En líneas generales, la prevalencia de diseños de personajes femeninos hipersexualizados y fuera de contexto es una cosa del pasado y en su mayoría se circunscriben a juegos producidos en Japón, que es un tema por el que Amores pasa de puntillas, quizá, aventuro, por un exceso de prudencia en cuestiones de imperialismo cultural occidental (Nintendo y Sega quedan señaladas en cuestiones de marketing cuyos responsables, con mucha probabilidad, eran agencias americanas, pero no entra a denunciar la enorme influencia de los atavismos sociales japoneses en un escenario global).

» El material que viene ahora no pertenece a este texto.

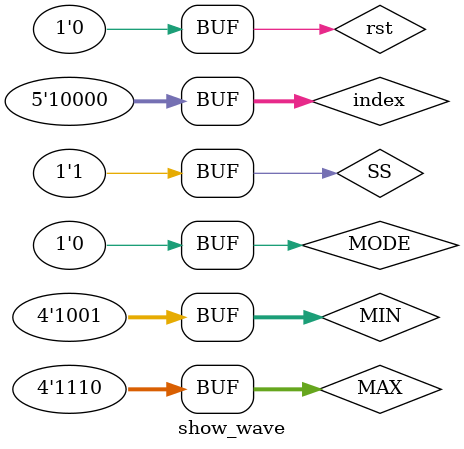
<source format=v>
`timescale 1ns/1ns
`include "CNT4b_HW.v"

module show_wave;
    reg[3:0] MAX, MIN;
    reg SS, MODE, rst;
    reg[4:0] index;
    wire [3:0] O;

CNT4b test_CNT4b(
    .rst(rst),
    .SS(SS),
    .MODE(MODE),
    .clk(index[0]),
    .MAX(MAX),
    .MIN(MIN),
    .OUT(O)
);

initial begin
    $dumpfile("show_wave.vcd"); 
    $dumpvars(0, show_wave);
    MIN = 4'b1001;
    MAX = 4'b1110;
    SS = 1;
    MODE = 0;
    rst = 1;
    #2 rst = 0;
    
    for (index = 5'b00000; index < 5'b10000 ; index=index+1) 
        begin
            #4;
        end
    $display("Test completed!");
end
endmodule

/*
iverilog -o show_wave.vvp show_wave.v; vvp show_wave.vvp; gtkwave show_wave.vcd
*/
</source>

Dentro de las empresas también ha habido un cambio radical en su cultura interna, aunque solo haya sido para intentar protegerse desde el punto de vista legal. Y, partiendo de la base de que el discurso online es un depósito de aguas negras, muchas plataformas han adoptado medidas para intentar reducir el acoso o los discursos de odio. Que se hayan revelado eficaces es otra cosa, pero no se puede decir que no hayan hecho absolutamente nada.
Es indudable que queda mucho por hacer, pero obviar cualquier progreso conduce a que todos, consumidores y empresas, nos acomodemos en un cinismo inmovilista que deje el terreno libre a los grupúsculos más reaccionarios.